**Brief:** Reproduce the data below word for word, starting at the first line and ending at the line that contains "part at (506, 227): none -> present".

**Extracted data:**
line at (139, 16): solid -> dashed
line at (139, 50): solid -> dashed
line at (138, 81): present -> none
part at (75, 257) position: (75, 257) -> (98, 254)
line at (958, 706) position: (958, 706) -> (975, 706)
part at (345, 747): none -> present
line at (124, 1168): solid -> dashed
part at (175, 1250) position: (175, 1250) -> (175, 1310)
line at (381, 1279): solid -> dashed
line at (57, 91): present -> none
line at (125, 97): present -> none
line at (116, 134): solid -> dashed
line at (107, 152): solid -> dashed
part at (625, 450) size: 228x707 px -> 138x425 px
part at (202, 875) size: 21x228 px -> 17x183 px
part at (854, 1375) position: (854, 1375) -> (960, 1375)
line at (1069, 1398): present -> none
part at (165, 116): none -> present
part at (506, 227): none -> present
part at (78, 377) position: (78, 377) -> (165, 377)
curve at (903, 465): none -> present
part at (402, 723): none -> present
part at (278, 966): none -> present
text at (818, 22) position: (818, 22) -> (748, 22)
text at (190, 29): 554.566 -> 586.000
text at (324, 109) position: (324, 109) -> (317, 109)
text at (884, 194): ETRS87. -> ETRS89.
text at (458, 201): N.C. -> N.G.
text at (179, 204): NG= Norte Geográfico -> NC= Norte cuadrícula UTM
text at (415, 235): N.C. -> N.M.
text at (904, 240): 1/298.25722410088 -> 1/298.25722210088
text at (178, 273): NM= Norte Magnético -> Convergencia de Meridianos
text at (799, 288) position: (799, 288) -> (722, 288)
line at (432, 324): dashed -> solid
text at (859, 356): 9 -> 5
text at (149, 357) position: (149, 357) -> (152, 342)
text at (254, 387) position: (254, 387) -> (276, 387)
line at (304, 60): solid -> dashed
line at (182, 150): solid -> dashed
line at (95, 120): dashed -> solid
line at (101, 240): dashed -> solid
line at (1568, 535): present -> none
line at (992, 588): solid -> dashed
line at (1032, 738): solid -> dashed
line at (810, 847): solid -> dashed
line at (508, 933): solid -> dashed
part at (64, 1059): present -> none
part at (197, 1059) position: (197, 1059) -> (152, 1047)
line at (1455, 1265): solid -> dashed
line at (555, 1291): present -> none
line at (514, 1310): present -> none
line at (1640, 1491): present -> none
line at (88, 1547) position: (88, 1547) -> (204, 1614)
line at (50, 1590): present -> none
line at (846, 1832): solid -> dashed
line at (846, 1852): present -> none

**Result of the exercise:**
line at (139, 16): solid -> dashed
line at (139, 50): solid -> dashed
line at (138, 81): present -> none
part at (75, 257) position: (75, 257) -> (98, 254)
line at (958, 706) position: (958, 706) -> (975, 706)
part at (345, 747): none -> present
line at (124, 1168): solid -> dashed
part at (175, 1250) position: (175, 1250) -> (175, 1310)
line at (381, 1279): solid -> dashed
line at (57, 91): present -> none
line at (125, 97): present -> none
line at (116, 134): solid -> dashed
line at (107, 152): solid -> dashed
part at (625, 450) size: 228x707 px -> 138x425 px
part at (202, 875) size: 21x228 px -> 17x183 px
part at (854, 1375) position: (854, 1375) -> (960, 1375)
line at (1069, 1398): present -> none
part at (165, 116): none -> present
part at (506, 227): none -> present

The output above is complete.